ECLI:NL:RBDHA:2021:6773

Rechtbank Den Haag

Datum uitspraak
2 juli 2021
Publicatiedatum
2 juli 2021
Zaaknummer
21-3636
Instantie
Rechtbank Den Haag
Type
Uitspraak
Procedures
  • Voorlopige voorziening
Rechters
Vindplaatsen
  • Rechtspraak.nl
AI samenvatting door LexboostAutomatisch gegenereerd

Afwijzing verzoek om voorlopige voorziening in bestuursrechtelijke zaak betreffende omgevingsvergunningen voor steigers en loopbruggen

Op 2 juli 2021 heeft de voorzieningenrechter van de Rechtbank Den Haag uitspraak gedaan in een bestuursrechtelijke zaak waarin verzoekster, een belanghebbende, een voorlopige voorziening heeft verzocht tegen de verleende omgevingsvergunningen voor steigers en loopbruggen aan vergunninghouders [A] en [B]. De zaak betreft meerdere besluiten van de gemeente Krimpenerwaard en de Minister van Infrastructuur en Waterstaat, waarbij vergunningen zijn verleend voor de bouw van steigers en loopbruggen op verschillende locaties. Verzoekster heeft bezwaar gemaakt tegen deze besluiten en verzocht om een voorlopige voorziening, omdat zij meent dat de werkzaamheden onrechtmatig zijn en dat de steigers op haar ligplaats worden gebouwd.

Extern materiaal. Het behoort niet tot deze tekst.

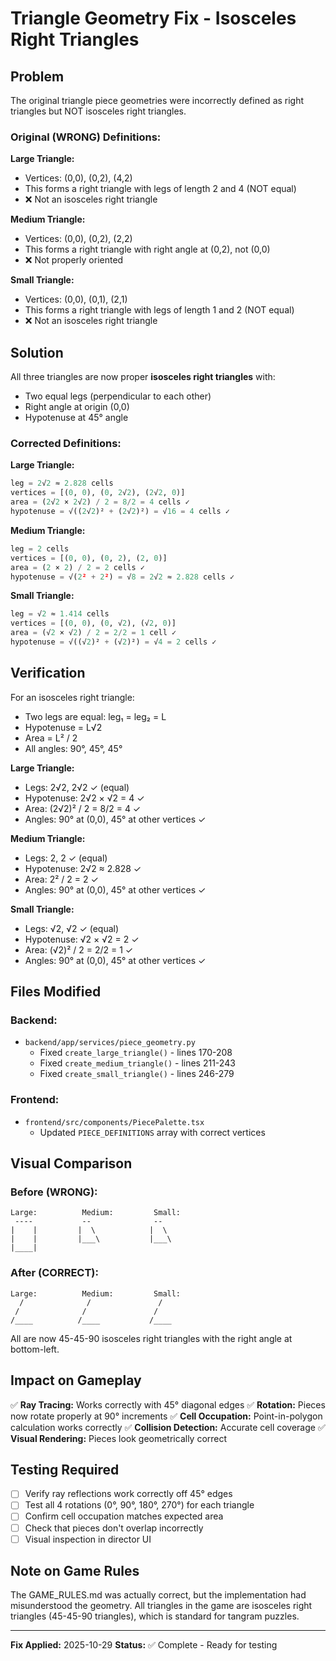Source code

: # Triangle Geometry Fix - Isosceles Right Triangles

## Problem

The original triangle piece geometries were incorrectly defined as right triangles but NOT isosceles right triangles.

### Original (WRONG) Definitions:

**Large Triangle:**
- Vertices: (0,0), (0,2), (4,2)
- This forms a right triangle with legs of length 2 and 4 (NOT equal)
- ❌ Not an isosceles right triangle

**Medium Triangle:**
- Vertices: (0,0), (0,2), (2,2)
- This forms a right triangle with right angle at (0,2), not (0,0)
- ❌ Not properly oriented

**Small Triangle:**
- Vertices: (0,0), (0,1), (2,1)
- This forms a right triangle with legs of length 1 and 2 (NOT equal)
- ❌ Not an isosceles right triangle

## Solution

All three triangles are now proper **isosceles right triangles** with:
- Two equal legs (perpendicular to each other)
- Right angle at origin (0,0)
- Hypotenuse at 45° angle

### Corrected Definitions:

**Large Triangle:**
```python
leg = 2√2 ≈ 2.828 cells
vertices = [(0, 0), (0, 2√2), (2√2, 0)]
area = (2√2 × 2√2) / 2 = 8/2 = 4 cells ✓
hypotenuse = √((2√2)² + (2√2)²) = √16 = 4 cells ✓
```

**Medium Triangle:**
```python
leg = 2 cells
vertices = [(0, 0), (0, 2), (2, 0)]
area = (2 × 2) / 2 = 2 cells ✓
hypotenuse = √(2² + 2²) = √8 = 2√2 ≈ 2.828 cells ✓
```

**Small Triangle:**
```python
leg = √2 ≈ 1.414 cells
vertices = [(0, 0), (0, √2), (√2, 0)]
area = (√2 × √2) / 2 = 2/2 = 1 cell ✓
hypotenuse = √((√2)² + (√2)²) = √4 = 2 cells ✓
```

## Verification

For an isosceles right triangle:
- Two legs are equal: leg₁ = leg₂ = L
- Hypotenuse = L√2
- Area = L² / 2
- All angles: 90°, 45°, 45°

**Large Triangle:**
- Legs: 2√2, 2√2 ✓ (equal)
- Hypotenuse: 2√2 × √2 = 4 ✓
- Area: (2√2)² / 2 = 8/2 = 4 ✓
- Angles: 90° at (0,0), 45° at other vertices ✓

**Medium Triangle:**
- Legs: 2, 2 ✓ (equal)
- Hypotenuse: 2√2 ≈ 2.828 ✓
- Area: 2² / 2 = 2 ✓
- Angles: 90° at (0,0), 45° at other vertices ✓

**Small Triangle:**
- Legs: √2, √2 ✓ (equal)
- Hypotenuse: √2 × √2 = 2 ✓
- Area: (√2)² / 2 = 2/2 = 1 ✓
- Angles: 90° at (0,0), 45° at other vertices ✓

## Files Modified

### Backend:
- `backend/app/services/piece_geometry.py`
  - Fixed `create_large_triangle()` - lines 170-208
  - Fixed `create_medium_triangle()` - lines 211-243
  - Fixed `create_small_triangle()` - lines 246-279

### Frontend:
- `frontend/src/components/PiecePalette.tsx`
  - Updated `PIECE_DEFINITIONS` array with correct vertices

## Visual Comparison

### Before (WRONG):
```
Large:          Medium:         Small:
 ----           --              --
|    |         |  \            |  \
|    |         |___\           |___\
|____|
```

### After (CORRECT):
```
Large:          Medium:         Small:
  /              /               /
 /              /               /
/____          /____           /____
```

All are now 45-45-90 isosceles right triangles with the right angle at bottom-left.

## Impact on Gameplay

✅ **Ray Tracing:** Works correctly with 45° diagonal edges
✅ **Rotation:** Pieces now rotate properly at 90° increments
✅ **Cell Occupation:** Point-in-polygon calculation works correctly
✅ **Collision Detection:** Accurate cell coverage
✅ **Visual Rendering:** Pieces look geometrically correct

## Testing Required

- [ ] Verify ray reflections work correctly off 45° edges
- [ ] Test all 4 rotations (0°, 90°, 180°, 270°) for each triangle
- [ ] Confirm cell occupation matches expected area
- [ ] Check that pieces don't overlap incorrectly
- [ ] Visual inspection in director UI

## Note on Game Rules

The GAME_RULES.md was actually correct, but the implementation had misunderstood the geometry. All triangles in the game are isosceles right triangles (45-45-90 triangles), which is standard for tangram puzzles.

---

**Fix Applied:** 2025-10-29
**Status:** ✅ Complete - Ready for testing
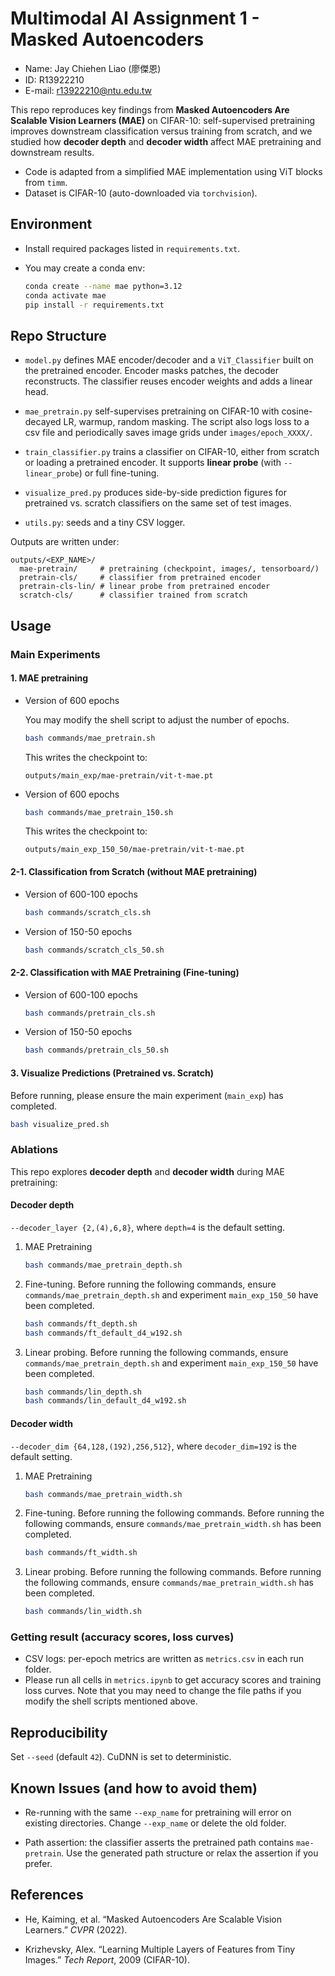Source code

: # Multimodal AI Assignment 1 - Masked Autoencoders

- Name: Jay Chiehen Liao (廖傑恩)
- ID: R13922210
- E-mail: r13922210@ntu.edu.tw

This repo reproduces key findings from **Masked Autoencoders Are Scalable Vision Learners (MAE)** on CIFAR-10: self-supervised pretraining improves downstream classification versus training from scratch, and we studied how **decoder depth** and **decoder width** affect MAE pretraining and downstream results.

- Code is adapted from a simplified MAE implementation using ViT blocks from `timm`.
- Dataset is CIFAR-10 (auto-downloaded via `torchvision`).

## Environment

- Install required packages listed in `requirements.txt`.

- You may create a conda env:

    ```bash
    conda create --name mae python=3.12
    conda activate mae
    pip install -r requirements.txt
    ```

## Repo Structure

* `model.py` defines MAE encoder/decoder and a `ViT_Classifier` built on the pretrained encoder.  Encoder masks patches, the decoder reconstructs. The classifier reuses encoder weights and adds a linear head.

* `mae_pretrain.py` self-supervises pretraining on CIFAR-10 with cosine-decayed LR, warmup, random masking. The script also logs loss to a csv file and periodically saves image grids under `images/epoch_XXXX/`.

* `train_classifier.py` trains a classifier on CIFAR-10, either from scratch or loading a pretrained encoder. It supports **linear probe** (with `--linear_probe`) or full fine-tuning.

* `visualize_pred.py` produces side-by-side prediction figures for pretrained vs. scratch classifiers on the same set of test images.

* `utils.py`: seeds and a tiny CSV logger.

Outputs are written under:

```
outputs/<EXP_NAME>/
  mae-pretrain/     # pretraining (checkpoint, images/, tensorboard/)
  pretrain-cls/     # classifier from pretrained encoder
  pretrain-cls-lin/ # linear probe from pretrained encoder
  scratch-cls/      # classifier trained from scratch
```

## Usage

### Main Experiments

#### 1. MAE pretraining

- Version of 600 epochs

    You may modify the shell script to adjust the number of epochs.

    ```bash
    bash commands/mae_pretrain.sh
    ```

    This writes the checkpoint to:

    ```
    outputs/main_exp/mae-pretrain/vit-t-mae.pt
    ```

- Version of 600 epochs

    ```bash
    bash commands/mae_pretrain_150.sh
    ```

    This writes the checkpoint to:

    ```
    outputs/main_exp_150_50/mae-pretrain/vit-t-mae.pt
    ```


#### 2-1. Classification from Scratch (without MAE pretraining)

- Version of 600-100 epochs

    ```bash
    bash commands/scratch_cls.sh
    ```

- Version of 150-50 epochs

    ```bash
    bash commands/scratch_cls_50.sh
    ```

#### 2-2. Classification with MAE Pretraining (Fine-tuning)

- Version of 600-100 epochs

    ```bash
    bash commands/pretrain_cls.sh
    ```

- Version of 150-50 epochs

    ```bash
    bash commands/pretrain_cls_50.sh
    ```

#### 3. Visualize Predictions (Pretrained vs. Scratch)

Before running, please ensure the main experiment (`main_exp`) has completed.

```bash
bash visualize_pred.sh
```

### Ablations

This repo explores **decoder depth** and **decoder width** during MAE pretraining:

#### Decoder depth

`--decoder_layer {2,(4),6,8}`, where `depth=4` is the default setting.

1. MAE Pretraining

    ```bash
    bash commands/mae_pretrain_depth.sh
    ```

2. Fine-tuning. Before running the following commands, ensure `commands/mae_pretrain_depth.sh` and experiment `main_exp_150_50` have been completed.

    ```bash
    bash commands/ft_depth.sh
    bash commands/ft_default_d4_w192.sh
    ```

3. Linear probing. Before running the following commands, ensure `commands/mae_pretrain_depth.sh` and experiment `main_exp_150_50` have been completed.

    ```bash
    bash commands/lin_depth.sh
    bash commands/lin_default_d4_w192.sh
    ```

#### Decoder width

`--decoder_dim {64,128,(192),256,512}`, where `decoder_dim=192` is the default setting.

1. MAE Pretraining

    ```bash
    bash commands/mae_pretrain_width.sh
    ```

2. Fine-tuning. Before running the following commands. Before running the following commands, ensure `commands/mae_pretrain_width.sh` has been completed.

    ```bash
    bash commands/ft_width.sh
    ```

3. Linear probing. Before running the following commands. Before running the following commands, ensure `commands/mae_pretrain_width.sh` has been completed.

    ```bash
    bash commands/lin_width.sh
    ```

### Getting result (accuracy scores, loss curves)

- CSV logs: per-epoch metrics are written as `metrics.csv` in each run folder.
- Please run all cells in `metrics.ipynb` to get accuracy scores and training loss curves. Note that you may need to change the file paths if you modify the shell scripts mentioned above.

## Reproducibility

Set `--seed` (default `42`). CuDNN is set to deterministic.

## Known Issues (and how to avoid them)

- Re-running with the same `--exp_name` for pretraining will error on existing directories. Change `--exp_name` or delete the old folder.

- Path assertion: the classifier asserts the pretrained path contains `mae-pretrain`. Use the generated path structure or relax the assertion if you prefer.

## References

- He, Kaiming, et al. “Masked Autoencoders Are Scalable Vision Learners.” *CVPR* (2022).

- Krizhevsky, Alex. “Learning Multiple Layers of Features from Tiny Images.” *Tech Report*, 2009 (CIFAR-10).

De voorzieningenrechter heeft vastgesteld dat de werkzaamheden die nog moeten worden uitgevoerd niet onomkeerbaar zijn en dat er geen spoedeisend belang is bij het treffen van de verzochte voorlopige voorzieningen. De rechter heeft overwogen dat de vergunninghouders hebben verzekerd dat, indien de vergunningen ten onrechte zijn verleend, handhavend zal worden opgetreden en dat de bouwwerken eventueel verwijderd kunnen worden. Verzoekster heeft niet aannemelijk gemaakt dat de uitvoering van de werkzaamheden onomkeerbare gevolgen zal hebben voor haar belangen.

Daarom heeft de voorzieningenrechter de verzoeken om voorlopige voorziening afgewezen en is er geen aanleiding voor een proceskostenveroordeling. De uitspraak is gedaan door mr. O.M. Harms, in aanwezigheid van griffier A.C.P. Witsiers, en is openbaar uitgesproken op 2 juli 2021. Tegen deze uitspraak staat geen hoger beroep of verzet open.

Uitspraak

RECHTBANK DEN HAAG

Bestuursrecht
zaaknummers: SGR 21/3636, 21/3989, 21/4017 en 21/4056

uitspraak van de voorzieningenrechter van 2 juli 2021 in de zaken tussen

[verzoeker] , te [woonplaats] , verzoekster(gemachtigde: K. Wittop-Koning),

en

het college van burgemeester en wethouders van Krimpenerwaard, verweerder 1(gemachtigde: mr. E. Dans en mr. A.D. Bouwman).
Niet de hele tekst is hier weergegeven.